Nuclear Soul by LionizeRelease date: September 8, 2017
Label: The End Records
While seemingly regarded as Clutch apprentices may have had some benefits – guest appearances on your albums and bagging tour slots – there comes a time when Lionize will have to step out on their own to further form their own identity. On their sixth album, Nuclear Soul, they have departed from their Maryland pioneers Weathermaker records to sign with The End label. However, the Clutch association isn’t entirely cast adrift as Clutch’s Jean-Paul Gastor is among the collaborative production team along with J. Robbins and Lionize themselves.
There are a few marked differences to this latest release as they trim their progressive genre exploring urges where they can be prone to veer off into reggae and dub, and other further afield musical quests. While diversity isn’t a bad thing, on Nuclear Soul they do instead demonstrate a notable directness, instantly punchy, fat reduced, riffy rock overload satisfaction. The production, coinciding with the song writing is sharp, crisp, and as modern as the classic rock template can possibly ever sound.

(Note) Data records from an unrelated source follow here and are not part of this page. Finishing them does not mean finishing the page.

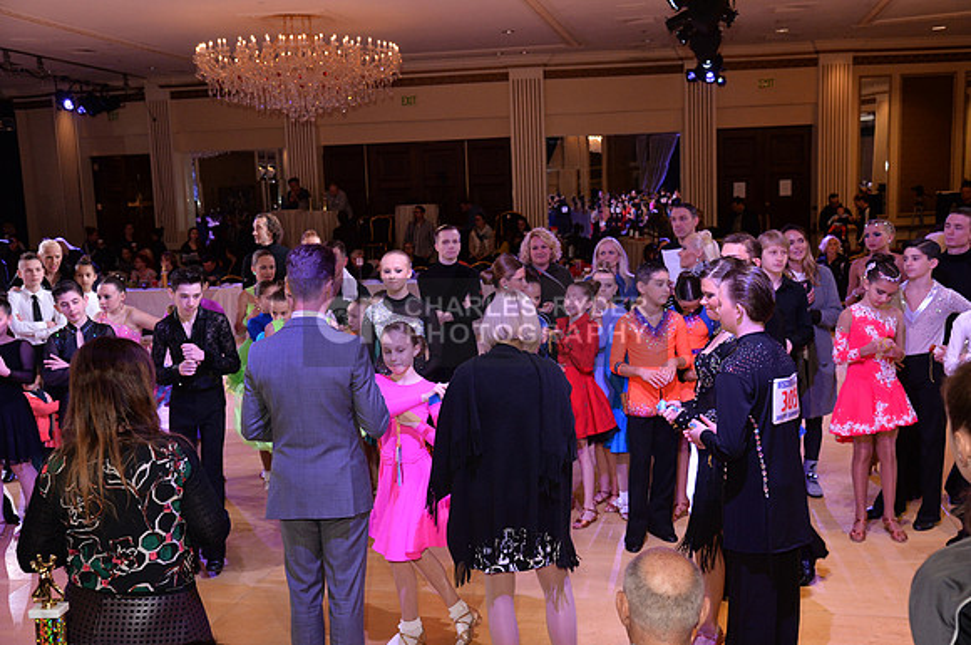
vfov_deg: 33.3
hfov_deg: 48.5
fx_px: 1077
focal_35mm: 40
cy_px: 322
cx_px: 486
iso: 1600
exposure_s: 1/250
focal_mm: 40
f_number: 5.6
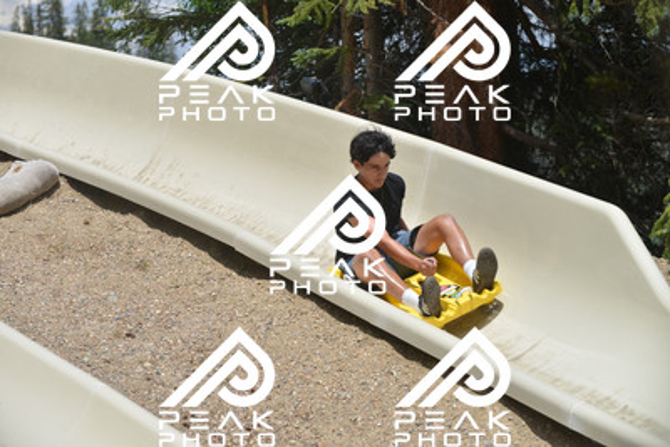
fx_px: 2271
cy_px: 224
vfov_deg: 11.2
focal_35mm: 122
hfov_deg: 16.8
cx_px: 335
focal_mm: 122
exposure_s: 1/800
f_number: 6.3
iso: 125
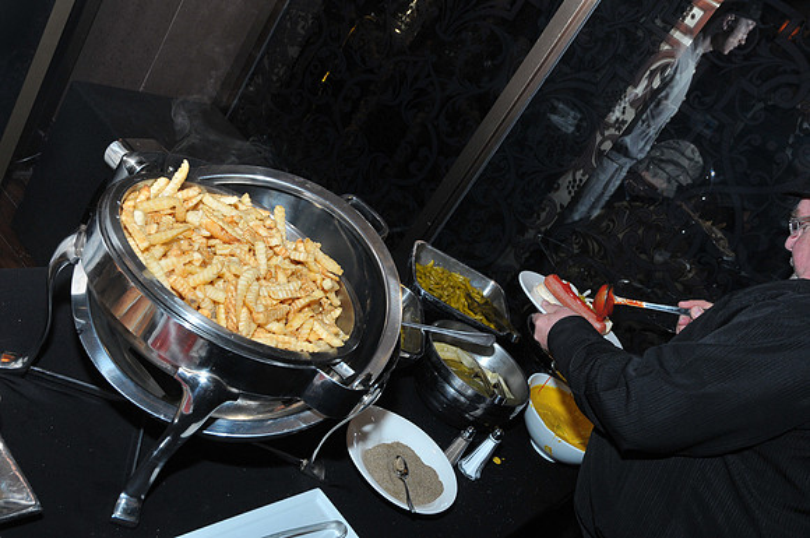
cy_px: 269
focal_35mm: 38
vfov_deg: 35.4
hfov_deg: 51.3
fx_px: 843
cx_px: 405
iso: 500
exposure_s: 1/50
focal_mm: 25
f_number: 5.6
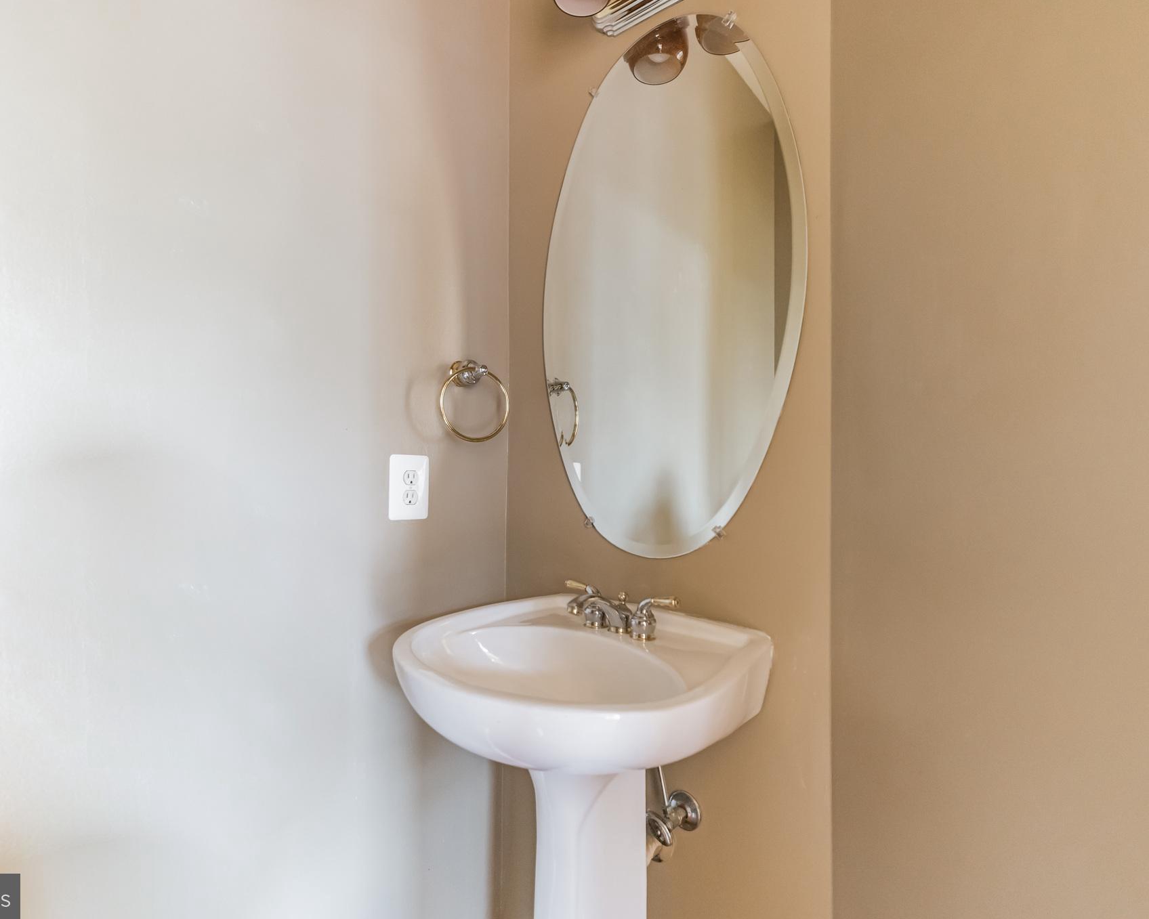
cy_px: 461
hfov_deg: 89.6
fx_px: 578
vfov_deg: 77.0
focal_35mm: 17
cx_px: 564
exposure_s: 1/320
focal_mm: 15
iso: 1600
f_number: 2.4
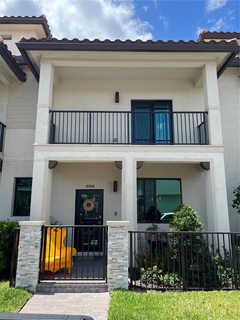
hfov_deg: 53.1
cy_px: 160
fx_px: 240
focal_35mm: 26
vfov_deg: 67.3
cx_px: 120
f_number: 1.5
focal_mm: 5.7
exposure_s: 1/2353
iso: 50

Lionize burst out of the blocks like prime era Usain Bolt with a supercharged vibrancy and tightly controlled attention to song writing detail. The songs boast the energy of Clutch fed through classic era Deep Purple and UFO without ever sounding like copying their heroes. From the opening keyboard wizardry of ‘Darkest Timeline’ to the spirited funk rock of ‘Face Of Mars’ via the vibrant riffy rush of ‘Power Grid’, the rollicking drive of ‘Blindness To Danger’ and the heavy pummelling riffage of ‘March Of The Clones’, are all startling demonstrations of a lean, pumped up Lionize.
And these are songs which, after several listens, eventually encourage big sing along to moments. Whether it’s to the current social/political worrying times of the ‘Darkest Timeline’, “You know I’ve got American Blues”, “We’re on the darkest timeline”. Continues with the hip shaking urgency of ‘Election Year’, “Don’t trust the government, it’s a pack of lies, it’s a fantasy about liberty” warns Nate. Believe me, you will bellow along making political uncertainty, or future dystopian sci-fi (it’s all open to interpretation), never sound so enjoyable.
While Chris Brooks exemplary speedy Hammond Keyboard and Nate Bergman’s nifty guitar riffs collide in exciting fashion all over the record. To the contrasting reflective, astutely pitched, soul/rock ballad of ‘Ain’t It A Shame’ as they skilfully avoid sugary sentimental trappings. Oh, and let’s not exclude the fine Thin Lizzy esque ‘Fire In Athena’. The melodies and choruses throughout are huge!
There a couple of missteps though as ‘Let You Down’ does indeed do what the title informs. It is a second-rate Joe Cocker ‘With A Little Help From My Friends’ ballad belter attempt. It lacks the impassioned pull the Sheffield gutsy balladry bruiser could expertly muster in his prime. And the title track itself, which again doesn’t quite succeed in delivering a deep emotional depth it is no doubt aiming for, though vocalist Nate does give it a fair crack of the whip.
But despite these two miss-firings, and even though British rockers Inglorious may be currently lapping up all the attention by the classic rock media, it is Lionize who have made the most thrilling, most lyrically universally relevant classic rock album this reviewer has heard this year so far. Nuclear Soul is the sound of a band in control, focused, and clear of their musical direction. They have achieved the triumphant combination of sounding creatively fresh, aided by memorable riffy hooks, with a strong song writing prowess which comes from an expanding confidence and experience. The apprentices have grown their mane to come of age.